## STUDY TEXT
____
The idea to detect gravitational waves in low frequency range is not entirely new. There are several scientific projects already running and aimed to solve the problem of detecting gravity fields emanating from massive celestial bodies: a network of kilometer-scale interferometers (LIGO, Virgo, KAGRA) and several space missions (LISA, DECIGO, BBO) are being implemented for this purpose, although gravitational waves are yet to be discovered. And, scientists are already offering improvements how to increase the sensitivity of such measurements.
Detecting these waves would greatly expand our knowledge about the laws of the Universe. Detection of low-frequency gravitational waves could give us insights into evolution of galaxies and black holes.
Currently, kilometer-scale interferometers, such as LIGO, Virgo, GEO600 and KAGRA are aimed to perform direct detection of gravitational waves in the 10-10000 Hz frequency band. Several space-based interferometer missions, such as eLISA, DECIGO and BBO are also proposed with aim to avoid the interference from the gravitational field of Earth or from various ‘seismic’ sources of disturbances (natural or produced by humans).
____
## WHAT IS BEING ASKED
Answer these questions from the text on gravitational-wave detection.
1. Which three space missions does the opening paragraph list?
2. In what frequency band are the kilometer-scale interferometers intended to detect gravitational waves directly?
3. Into what could detecting low-frequency gravitational waves offer insights?

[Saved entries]
____
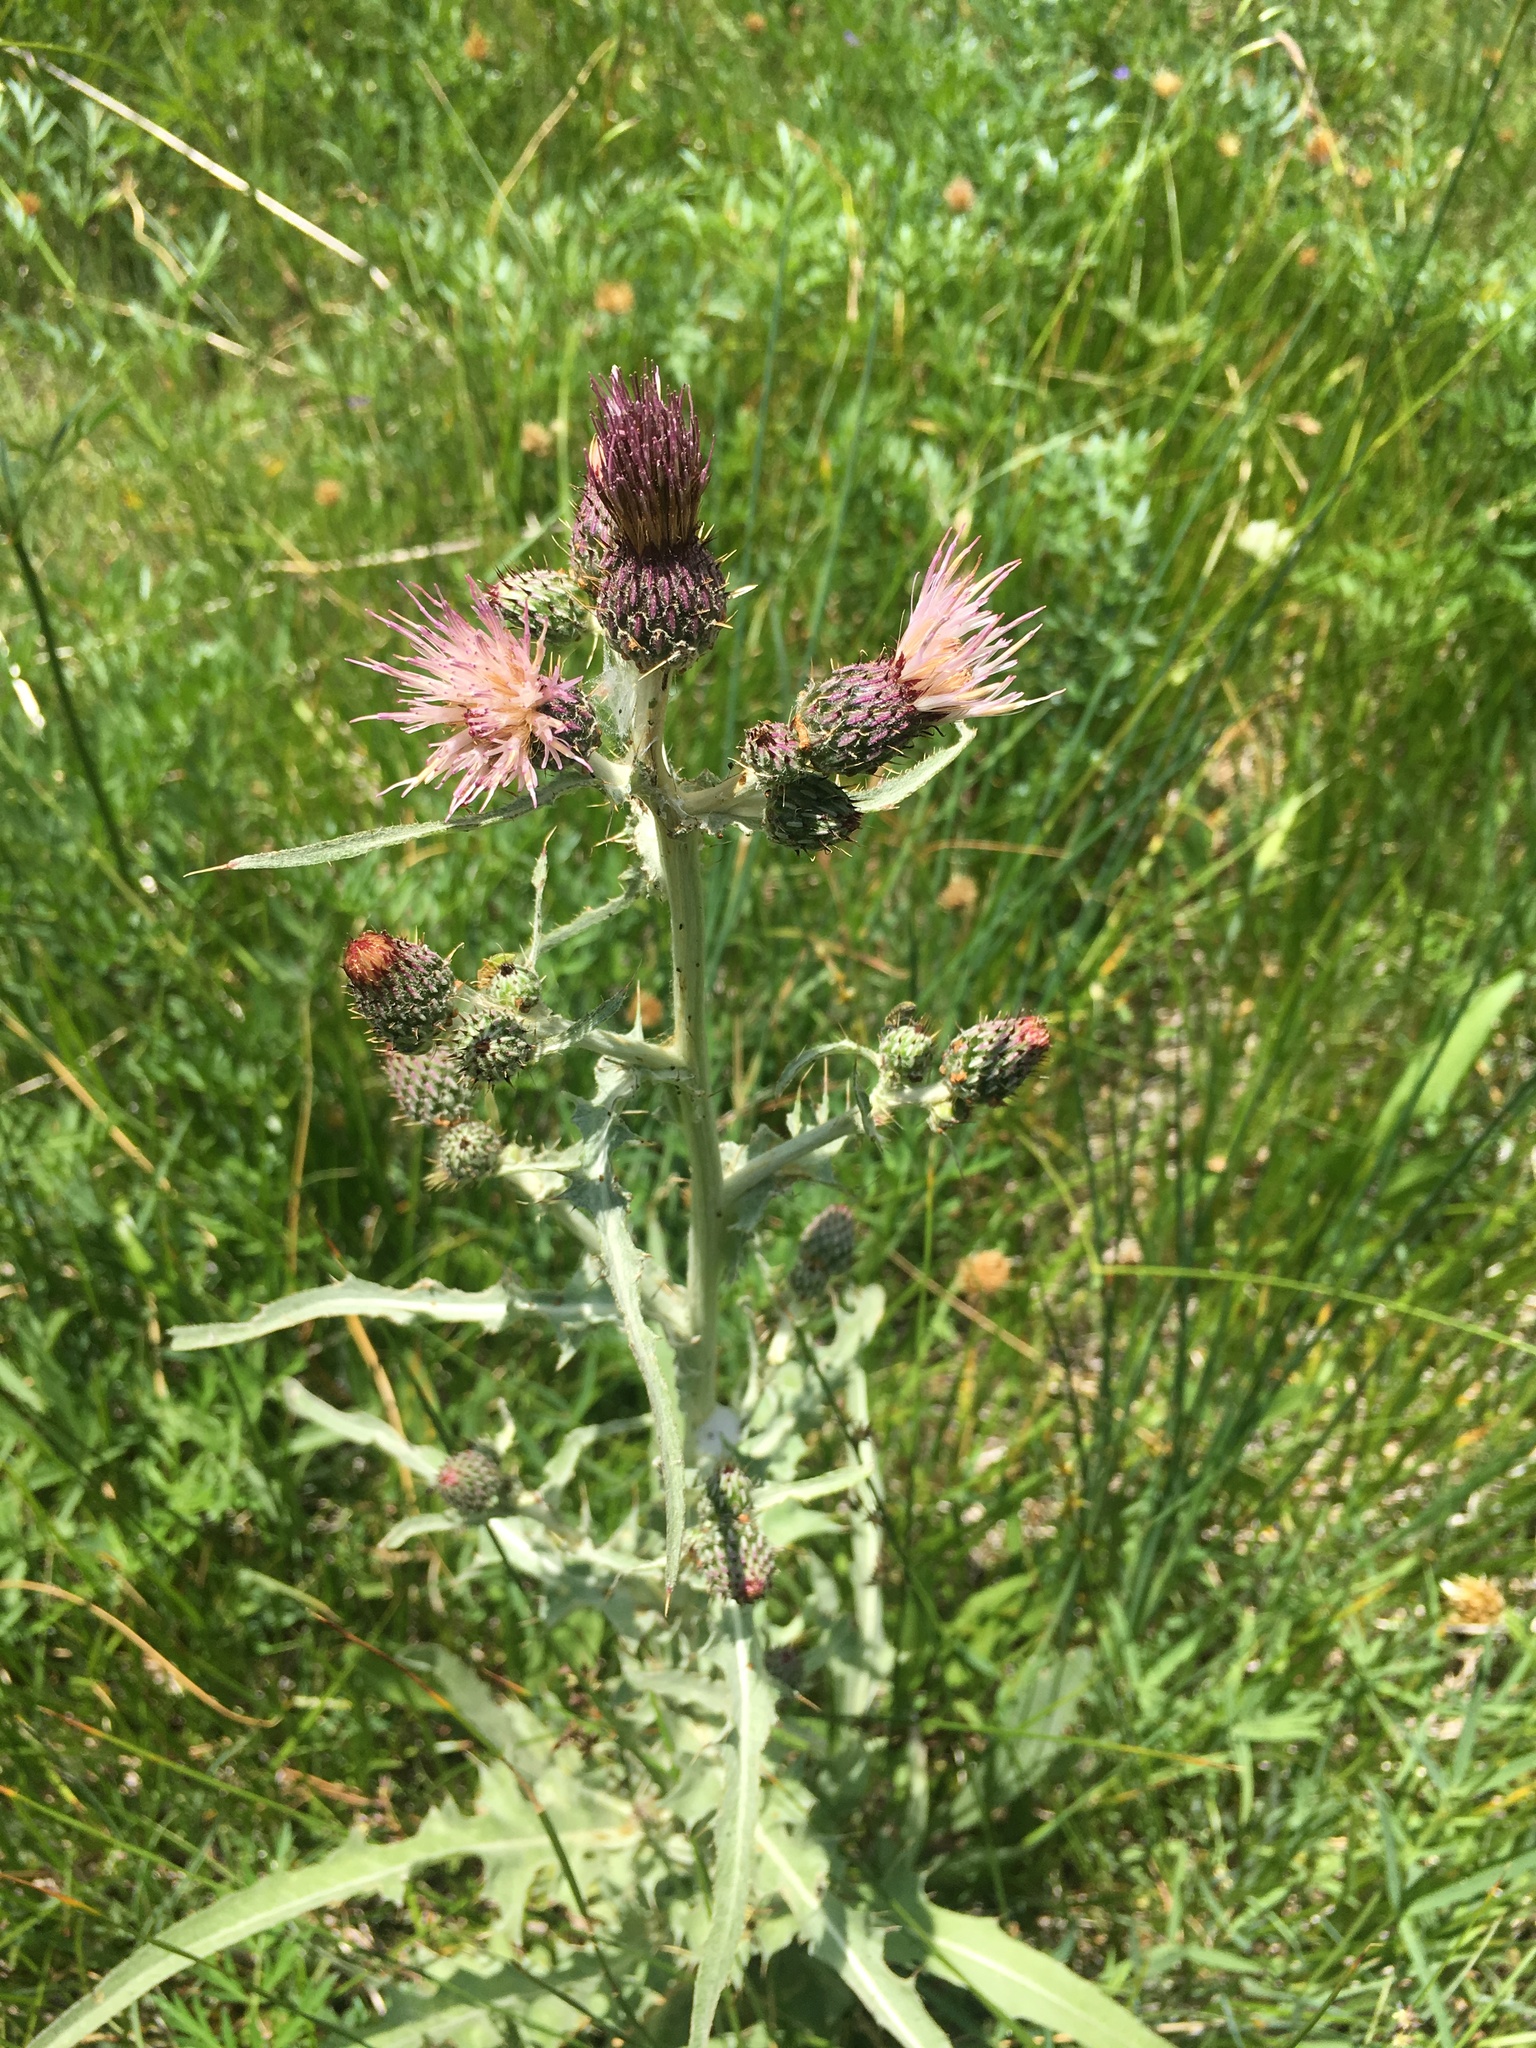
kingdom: Plantae
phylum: Tracheophyta
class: Magnoliopsida
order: Asterales
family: Asteraceae
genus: Cirsium
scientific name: Cirsium douglasii
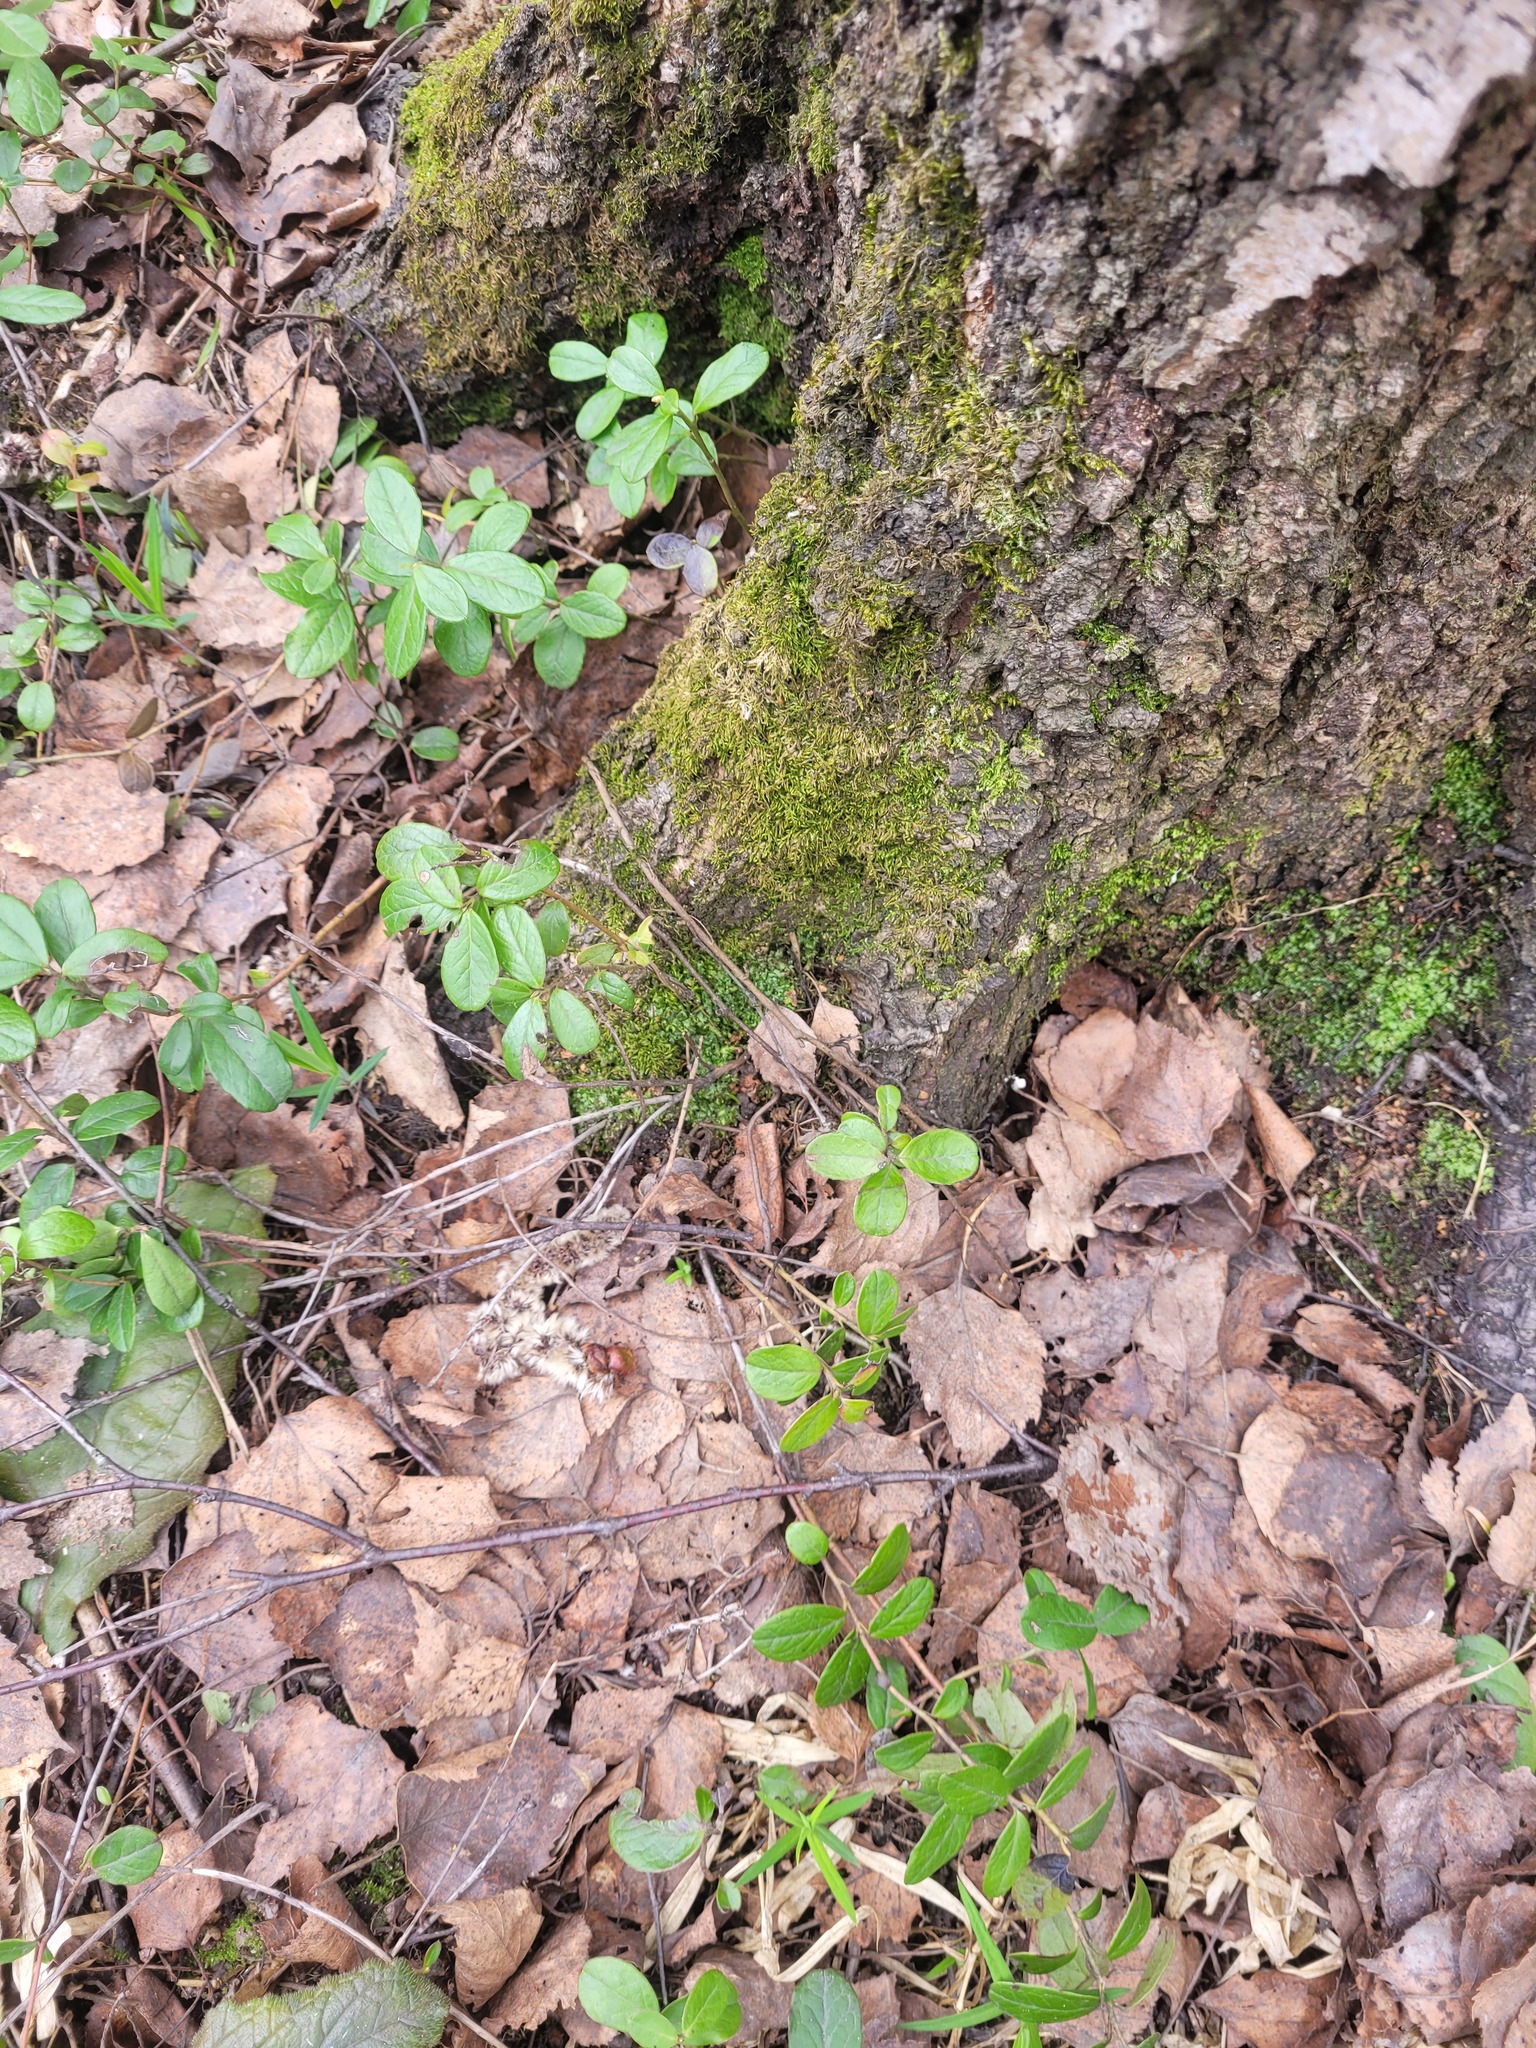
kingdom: Plantae
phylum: Tracheophyta
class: Magnoliopsida
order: Ericales
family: Ericaceae
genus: Vaccinium
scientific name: Vaccinium vitis-idaea
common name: Cowberry
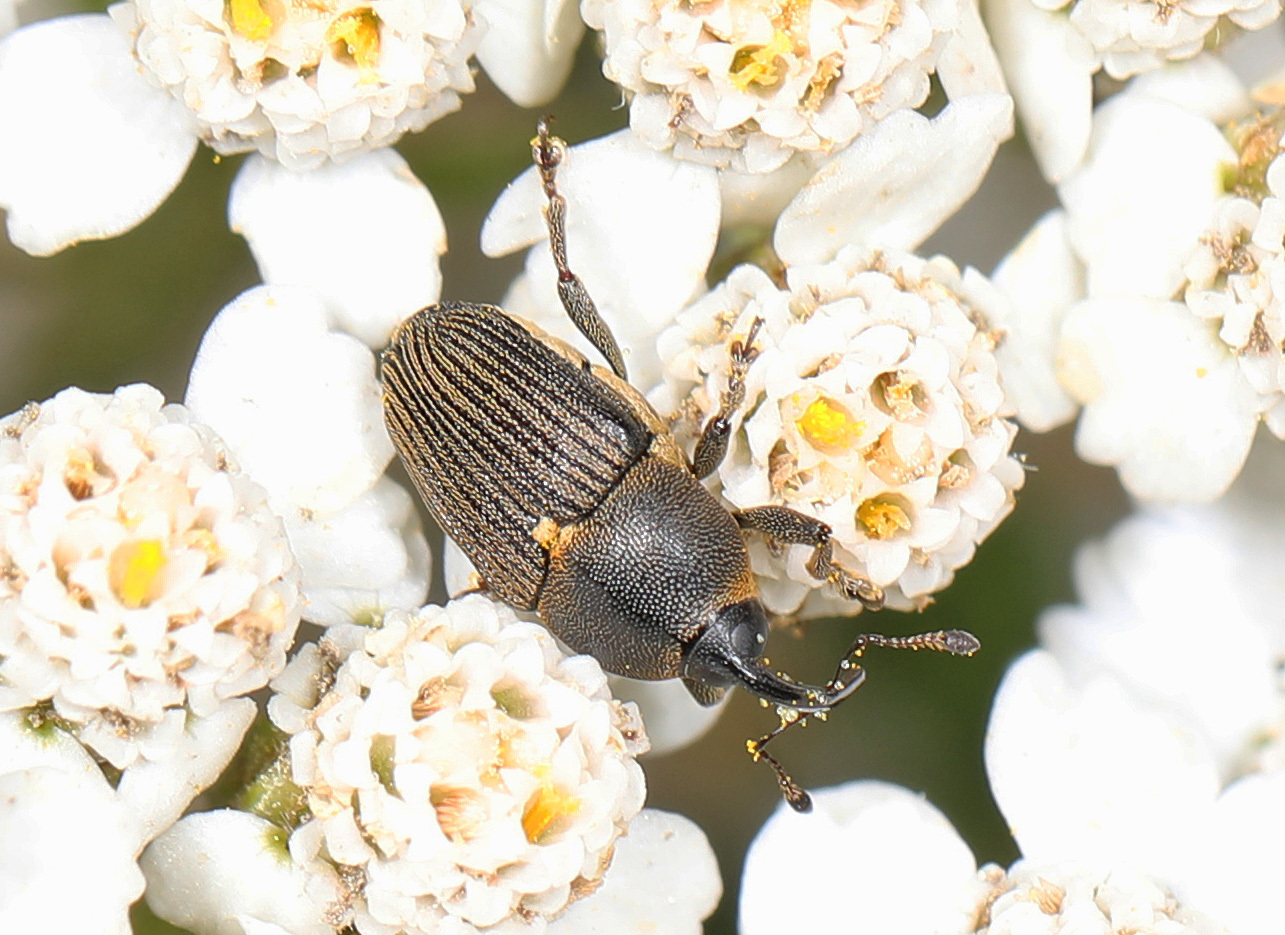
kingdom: Animalia
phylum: Arthropoda
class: Insecta
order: Coleoptera
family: Curculionidae
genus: Odontocorynus
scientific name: Odontocorynus salebrosus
____
## COMPLETED TASK
1. LISA, DECIGO and BBO.
2. The 10-10000 Hz band.
3. The evolution of galaxies and black holes.